[Activity]
Repeat the records word for word, excluding any picture.

(Data entries)
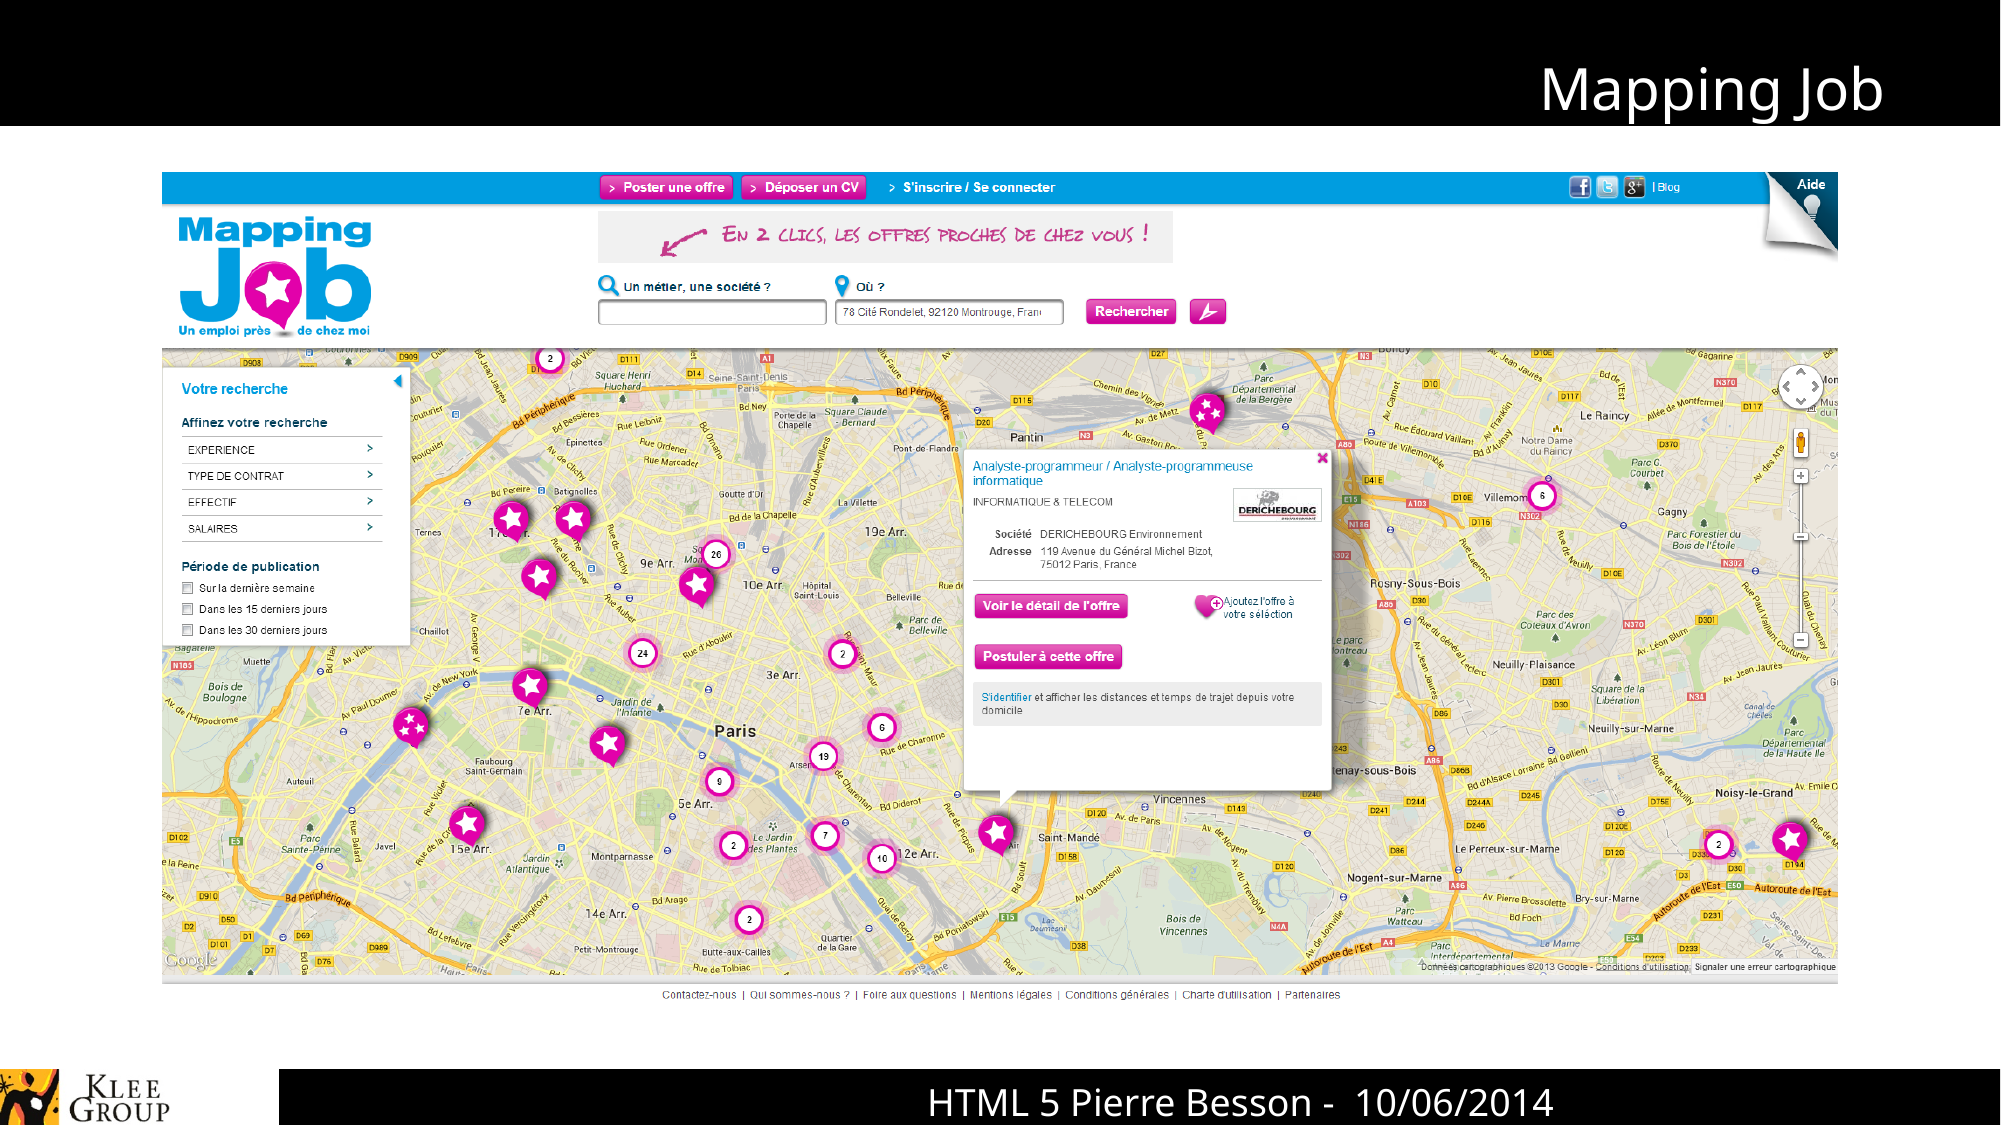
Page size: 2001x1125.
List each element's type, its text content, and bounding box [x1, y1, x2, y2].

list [161, 172, 1839, 1006]
picture [0, 1069, 170, 1125]
title Mapping Job [99, 45, 1900, 126]
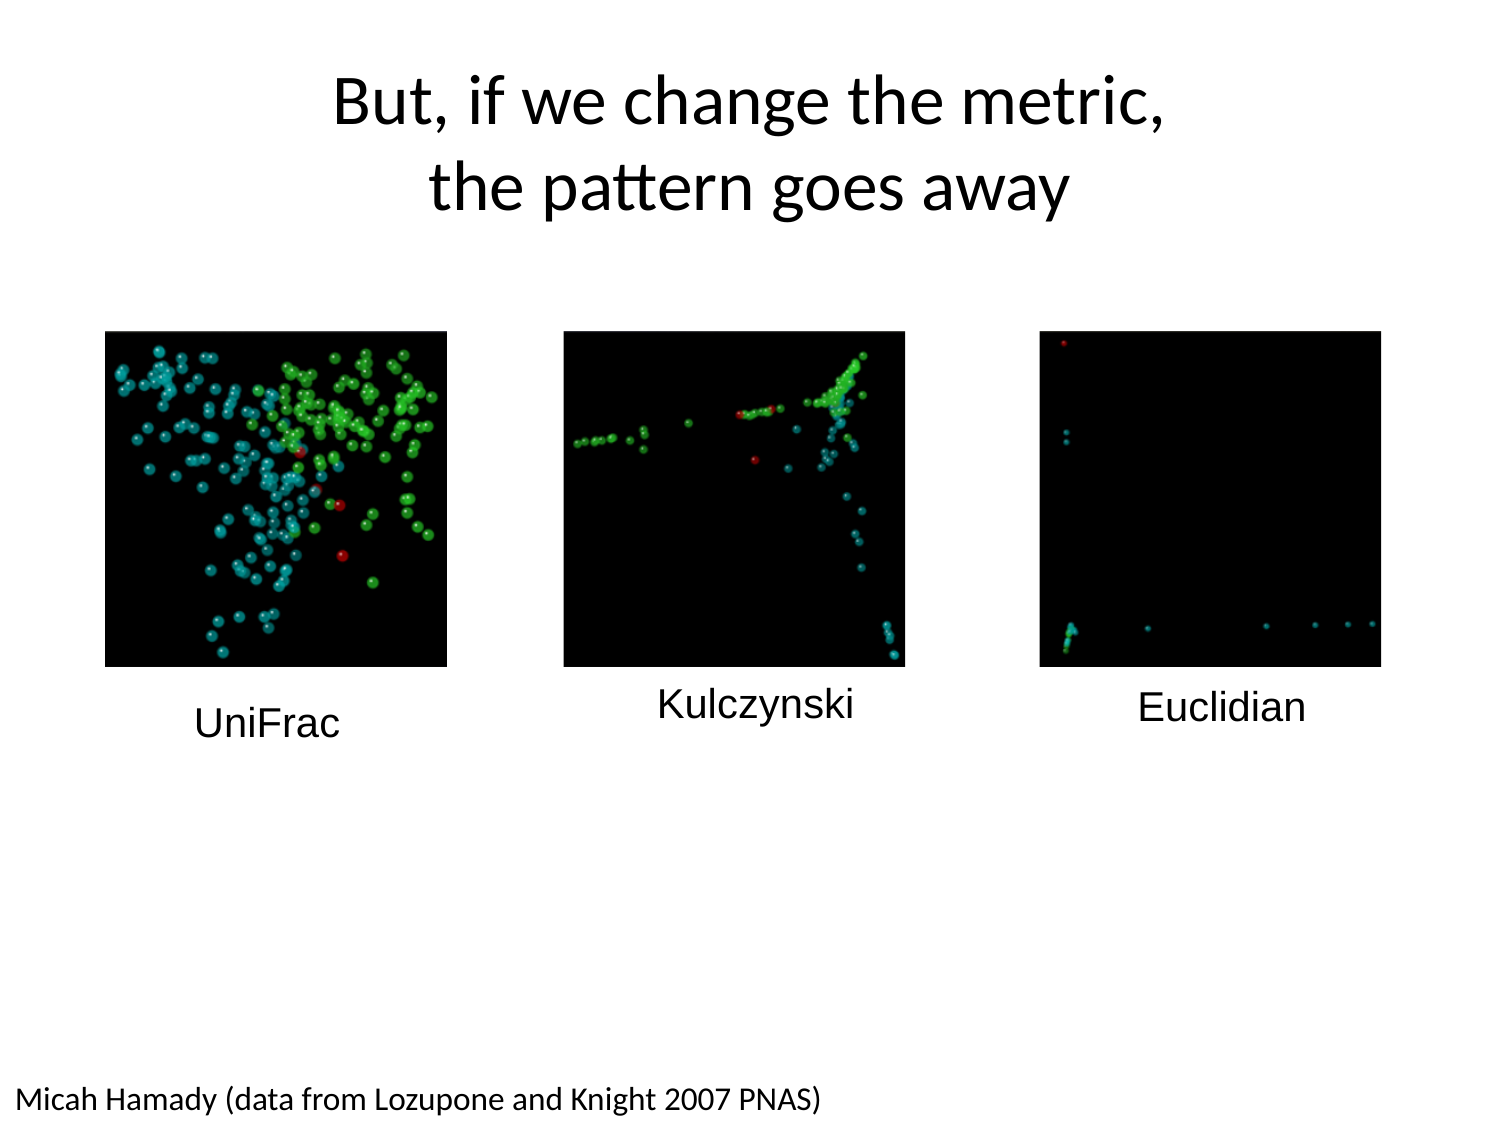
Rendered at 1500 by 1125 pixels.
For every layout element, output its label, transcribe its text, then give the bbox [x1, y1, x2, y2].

picture [563, 330, 906, 667]
text_box Euclidian [977, 672, 1467, 738]
picture [104, 330, 448, 667]
picture [1039, 330, 1382, 667]
text_box Micah Hamady (data from Lozupone and Knight 2007 PNAS) [0, 1069, 1146, 1125]
text_box Kulczynski [511, 669, 1001, 735]
text_box UniFrac [22, 688, 512, 753]
title But, if we change the metric, the pattern goes away [75, 45, 1425, 233]
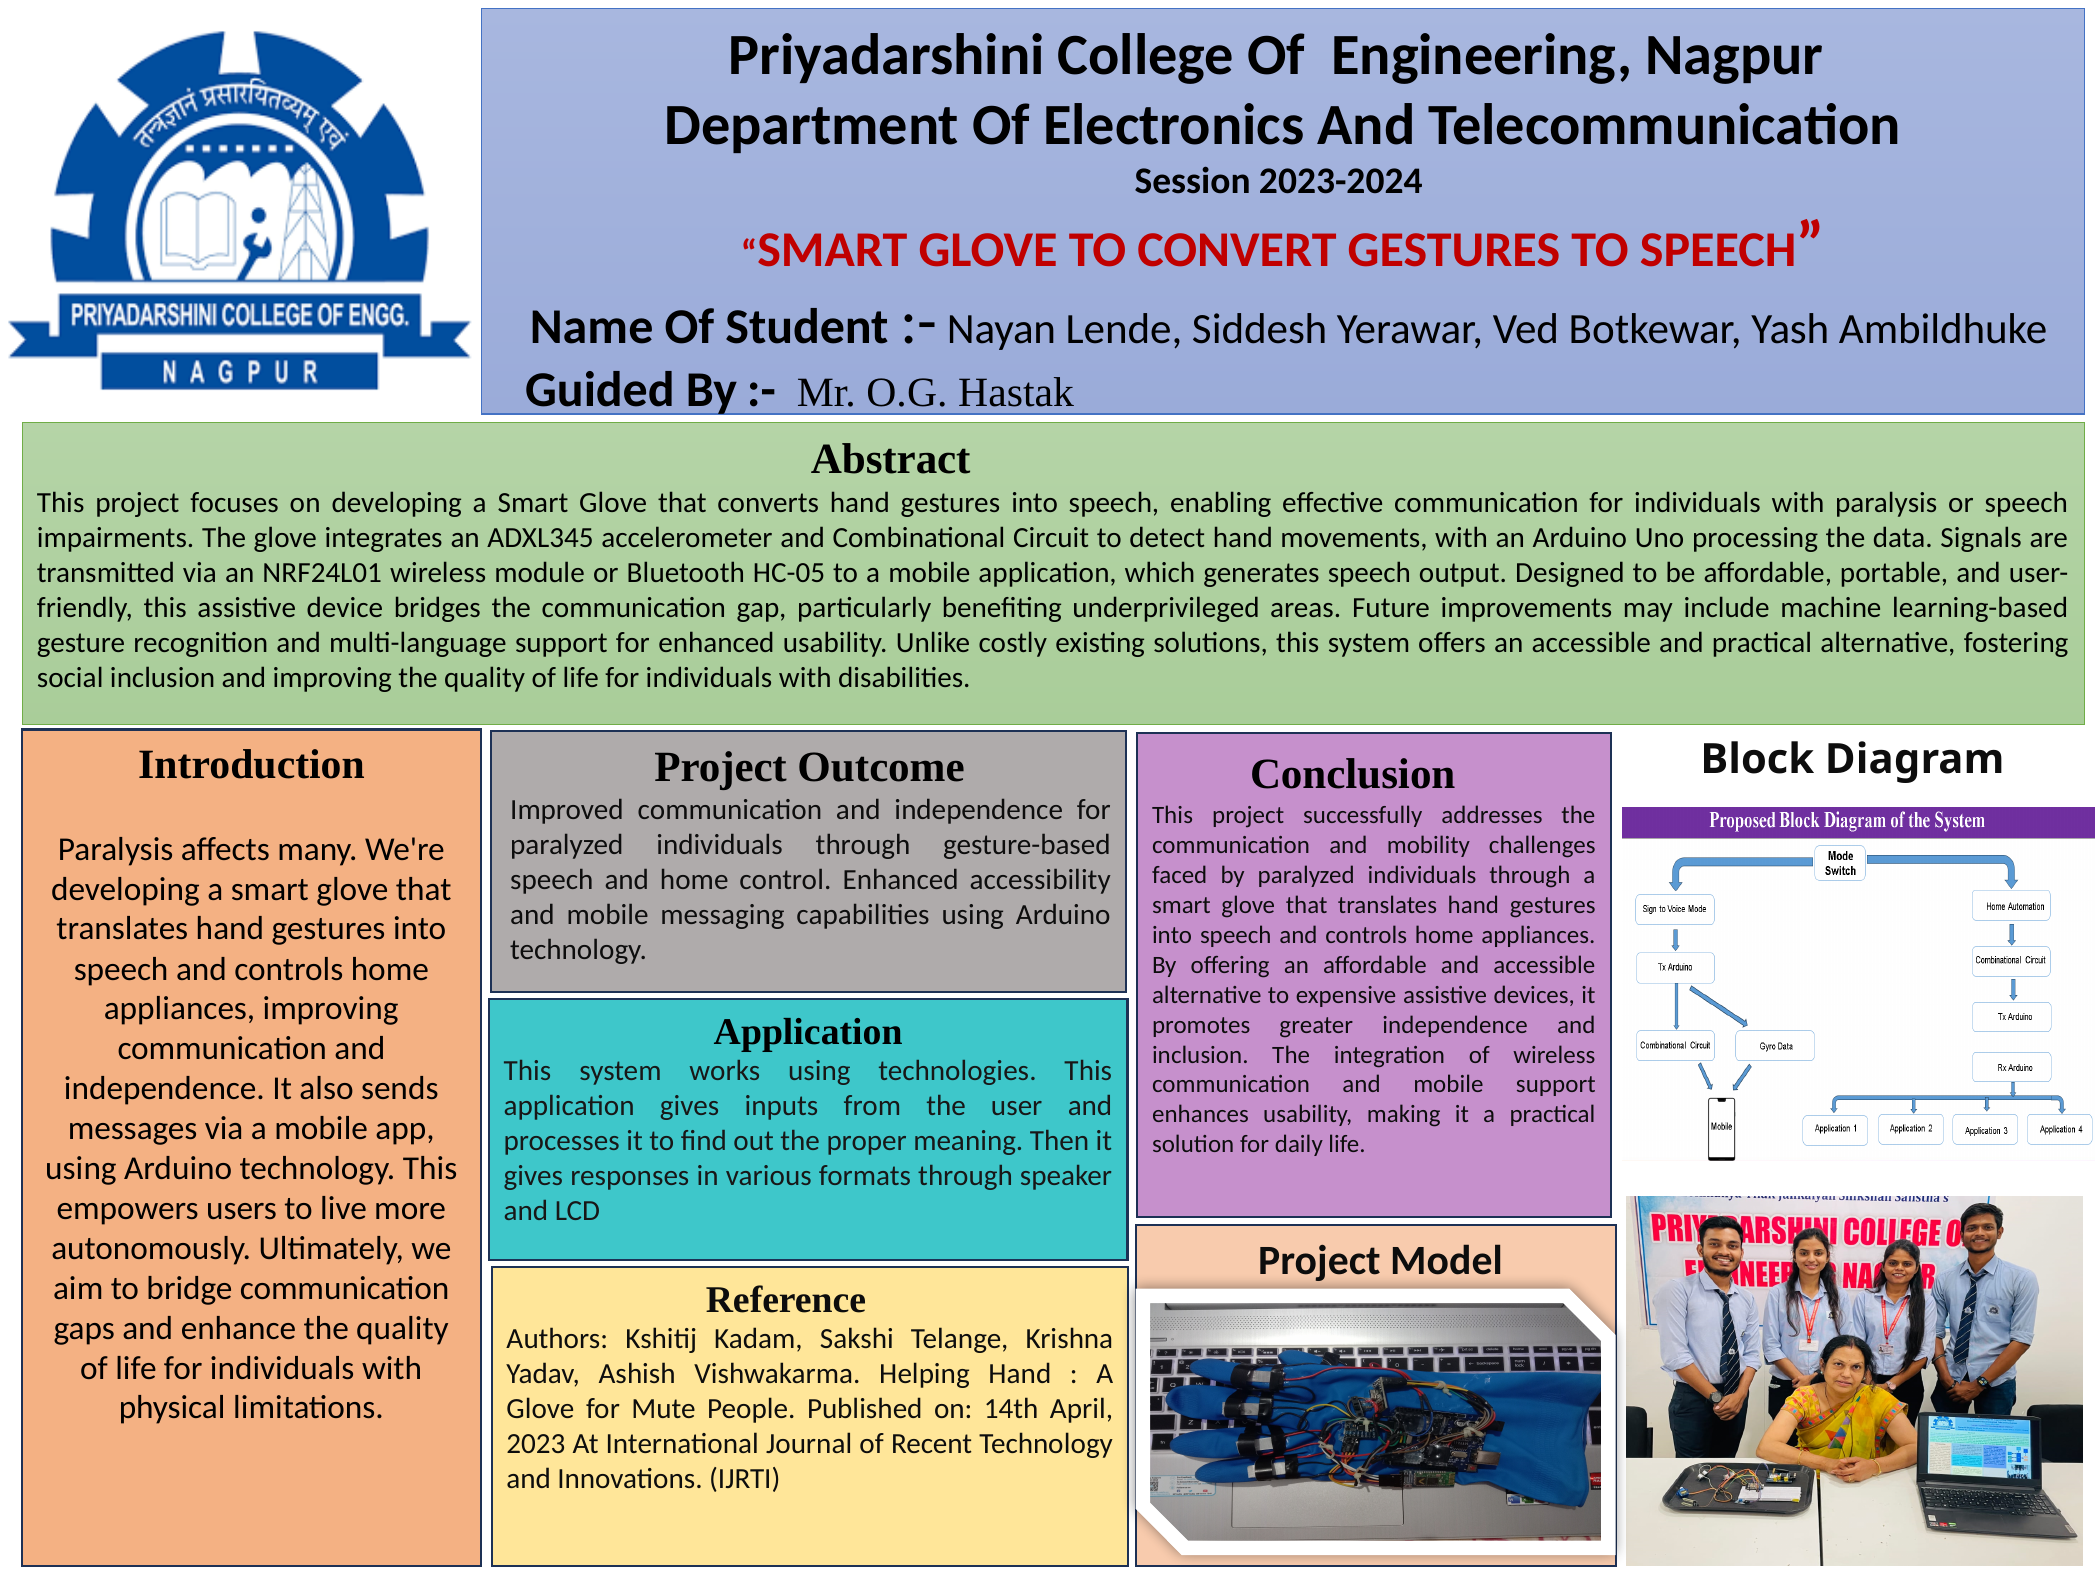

[Exercise output]
Page size: 2001x1125.
List each element's type, its text content, and bounding box [x1, y1, x2, y2].

list [161, 172, 1839, 1006]
picture [0, 1069, 170, 1125]
title Mapping Job [99, 45, 1900, 126]
Rendered at 1500 by 1125 pixels.
For every layout element, output its label, transcribe its text, then give the bbox [x1, y1, x2, y2].

picture [563, 330, 906, 667]
text_box Euclidian [977, 672, 1467, 738]
picture [104, 330, 448, 667]
picture [1039, 330, 1382, 667]
text_box Micah Hamady (data from Lozupone and Knight 2007 PNAS) [0, 1069, 1146, 1125]
text_box Kulczynski [511, 669, 1001, 735]
text_box UniFrac [22, 688, 512, 753]
title But, if we change the metric, the pattern goes away [75, 45, 1425, 233]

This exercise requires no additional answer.